A fork in the road: how AI can help or hinder the path to better work

Louise Marston, Director of Ventures

It’s become a staple of investor conferences to hear how AI is changing “everything”. But it’s rarer to have a discussion on how it’s coming for our own jobs in the form of AI-powered investment fund managers (if you haven’t already come across this – get ready to meet Boardy).

Last week I was pleased to speak to a discussion group hosted by 3Space, a partnership between Impact VC, Rothschild and Uplink, on how AI can help and hinder impact on social goals, specifically on economic empowerment.

With fellow panellists James Anthony and Mario Barosevcic, we discussed how AI can impact education, financial resilience, but especially work in this discussion – something of particular interest to me as the manager of the WorkerTech Fund.

I believe there are three main ways that digital technology, including AI, can create positive impact on the world of work:

  • Better information – which can create more power and agency, or remove inefficiencies.

  • Greater connection – helping people to organise, find support, or to find the right type of role for them.

  • New ways to organise work – that could mean devolving power, improving flexibility or reducing administrative burdens.

All these can have a real impact on quality of work for people – something we think about in terms of increased pay, better prospects, greater power and improved wellbeing.

In the book ‘Is This Working?’ by Charlie Colenutt, which documents the experiences of workers across the UK, one of the key themes that emerges is the story of ‘this used to be a great job, one I really enjoyed, but now I seem to spend all my time on admin’. That theme connects teachers, and advertising, and any number of other jobs, and speaks to a combination of power over their work, and wellbeing impacts of doing tasks people dislike.

One way that AI could make a big positive difference, is to remove or make much more efficient the sort of administrative tasks that people enjoy less, to make room for the tasks that involve more creative thinking or personal connection.

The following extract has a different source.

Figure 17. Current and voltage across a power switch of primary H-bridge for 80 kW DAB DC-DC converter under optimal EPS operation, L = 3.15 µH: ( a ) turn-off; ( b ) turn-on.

And this is more than theoretical. We’ve seen some great examples already in the WorkerTech fund of companies who are putting AI to work in the service of workers. Earlybird has shown it can remove 70% of the admin time for employment support workers, improving their engagement with the people they are supporting, and helping them get more people into jobs. And it’s loved by its users. Valla makes it possible for more people to access legal support with employment claims by using AI to make the process much more efficient and lower cost.

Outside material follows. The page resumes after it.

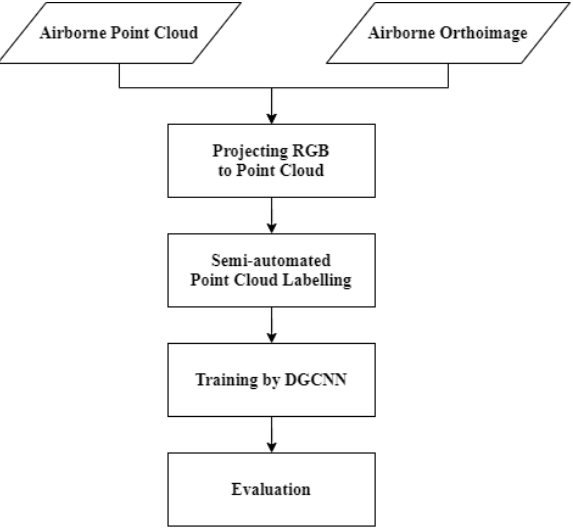
Figure 2. The methodological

The potential for negative impact is also there in this drive for efficiency, however. When tasks are automated, there are choices about how they are divided between humans and technology. In previous waves of automation, some workers found that the interesting and engaging parts of their jobs were automated, while the repetitive ones increased in intensity – think of micro-managed warehouse workers being instructed on which product to take out of which bin, or call centre handlers being rapidly passed from one call to the next, with a series of programmed prompts. These types of ‘low-discretion automation’ (a term from the Institute for the Future of Work typology) can make jobs worse, not better.

For me, the greatest barrier to taking the positive impact route to AI implementation now is lack of power and agency by workers.

Daron Acemoglu and Simon Johnson in their book ‘Power and Progress’ outline the example of automation in car manufacturing as an illustration of how different structures for worker power influence different outcomes.

 To paraphrase their account, introducing robots to US manufacturing reduced both employment levels and wages for those frontline roles. In Germany, where companies had to negotiate with unions, workers were represented on company boards, and there were fewer skilled workers available, there were more efforts to retrain workers and reallocate them to new tasks. The number of workers in the German car industry went up in the same period those jobs were declining in the US.

 To make the choices that ensure there is more upskilling and reskilling and less wholesale replacement, or degradation of roles requires the workers to be represented in the rooms where those decisions are taken, and to have a voice, and to be ‘AI confident’ to participate.

 The potential for positive impact of AI on work remains present. And there is still time to make choices about how we implement it, who is involved, and what future of work we want to see. But we need to put in place the structures and ‘institutional furniture’ to make that happen. It’s not the robots that are coming for our jobs – its other people, making individual decisions across thousands of workplaces. And that is something that we can influence for the better, if we choose to.